3 female sexual problems and what to do to fight them
Many female sexual problems are related to stress, anxiety, or even the presence of taboos. It is important not to dramatize the situation, to know the causes and to learn to relax and enjoy full and pleasant sexual relations.
Sexual problems are very common, although they continue to be treated as taboos. They can affect men and women, but in this article, we will focus on female sexual problems.
The important thing is to investigate their causes, address them and overcome them in the most appropriate way. Here are the three most common female sexual problems and what to do about them.
Most common female sexual problems
Many of the most common female sexual problems are related to psychological disorders. The affected person may be involved in a vicious circle of negativity, feeling guilty for not being able to fully enjoy sex or for "disappointing" the partner.
Therefore, most treatments involve sex therapy. In fact, the impossibility or difficulty of having sex can make a woman feel guilty so that her anxiety will increase significantly, making the problem worse.
On the other hand, the couple's involvement is also essential. Their attitude towards the woman's sexual problems is essential to be able to face them. The partner can never demand or force the sexual act, of course, and there must be understanding and patience on your part.
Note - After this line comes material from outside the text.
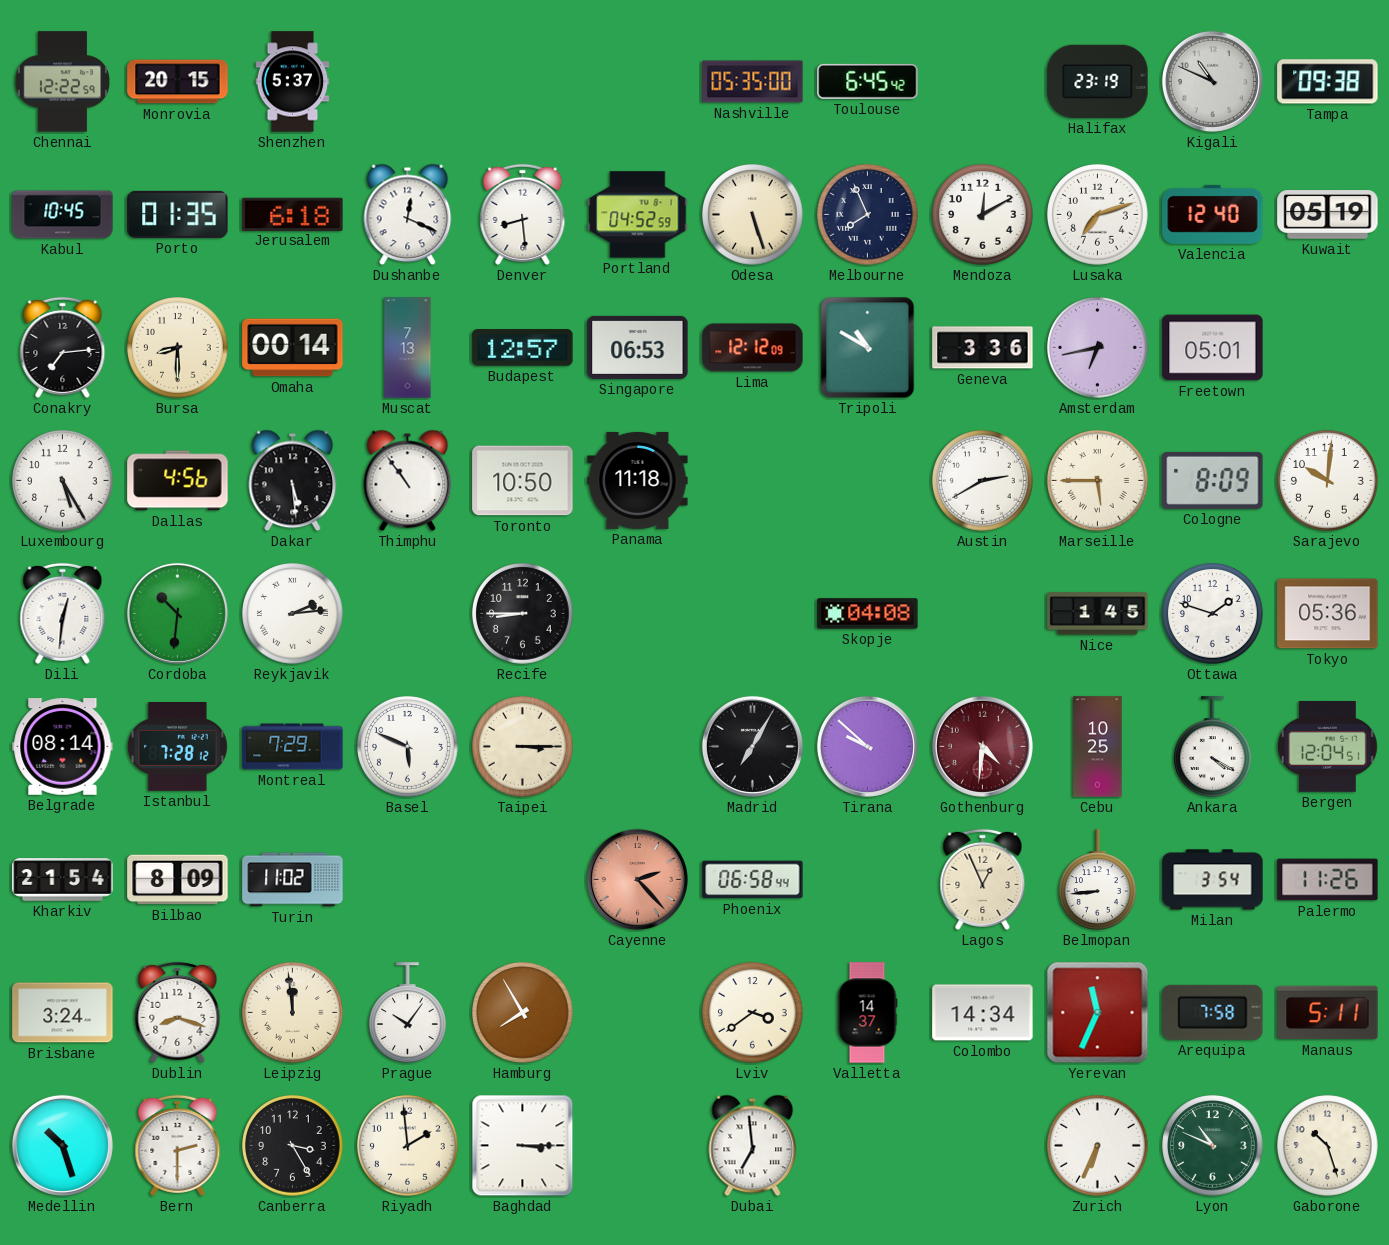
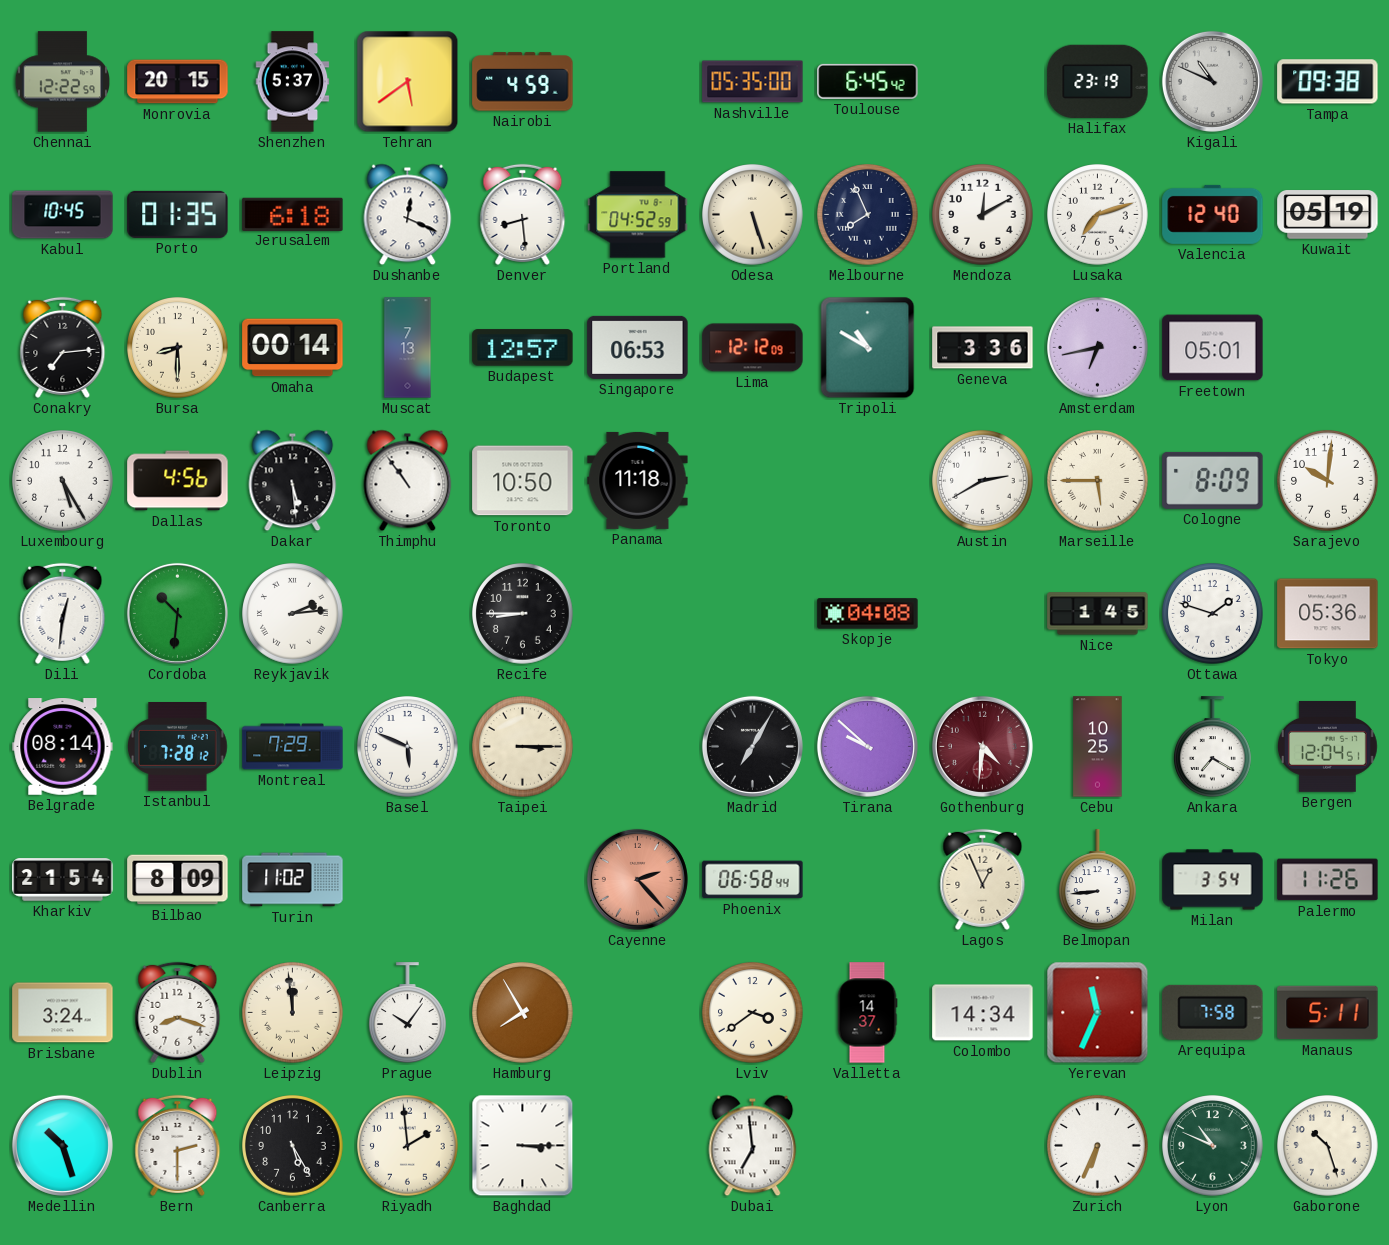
Tehran: none -> 5:39
Nairobi: none -> 4:59
Ankara: 4:20 -> 7:20
Canberra: 3:25 -> 5:25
For all these reasons, the collaboration and participation of both are essential to avoid even more stress and learn together to relax and enjoy sex.
Vaginismus
Vaginismus is characterized by the involuntary contraction of the muscles of the pelvis that surround the vagina. Thus, it closes or narrows too much, causing pain or even making sexual intercourse impossible. When there is pain, dyspareunia is mentioned.
Its causes can be physical and psychological:
- Endometriosis
- Rigid hymen
- Vaginal stenosis
- Anxiety in the face of penetration
- Having suffered a previous rape or sexual abuse
- Depression, among others.
The gynecologist will advise what to do and the treatment to follow, even if it is necessary to consult a specialized psychologist. In addition, Kegel exercises are interesting so that the woman can gain more control and strengthen the pelvic floor.
Anorgasmia
As the name implies, anorgasmia is the inability to reach orgasm. It can occur even when stimulation is adequate and there is a sexual desire on the part of the woman. For this reason, it is highly associated with psychological problems such as depression, anxiety, sexual prejudices, taboos, etc.
In general, the treatment of anorgasmia includes certain tasks of self-knowledge. It involves, for example, learning to know your own body, the techniques of arousal that most excite a woman, the use of vibrators, etc.
On the other hand, couple sex therapy can also be a great ally when it comes to overcoming this problem.
It is worth remembering that anorgasmia is sometimes related to other causes, such as menopause. In such cases, the doctor may prescribe topical creams with estrogen.
Hypoactive sexual desire disorder (TDSH)
Hypoactive sexual desire disorder is a prolonged lack of sexual desire, a lack of interest in sexual contact that, in many cases, leads to avoidance altogether.
Its causes are mainly psychological. Furthermore, given that in most cases there seems to be no obvious reason to explain the lack of sexual desire, many women are doubly frustrated.
Some of the causes of this disorder can be:
- Stress
- Anxiety
- Depression
- Relationship problems
- Hormonal imbalances
- Problems with alcohol or drugs
- Menopause, among others.
As there are many causes that can lead to this disorder, it is necessary to carry out an appropriate assessment to determine them and, thus, be able to face the problem.
If the cause is psychological, cognitive-behavioral therapy is ideal for improving the situation. On the other hand, sex therapy, preferably as a couple, can also help to overcome it successfully.
Free yourself, relax and get to know yourself to end female sexual problems
Except in periods of hormonal changes, such as menopause or pregnancy, most female sexual problems are related to psychological conditions of stress or anxiety.
Whether because sex is still taboo or for other reasons, the ideal is to consult a specialist and, above all, have the help and understanding of the partner.
In no case should a woman be held responsible for her sexual problems? Likewise, the situation should never be forced. This would cause even more stress and therefore increase the problems.
The point is to try to look for the causes and, from there, with patience, go down the path of sexual self-knowledge and freedom from prejudice until, finally, you can maintain a full and pleasant sexual relationship.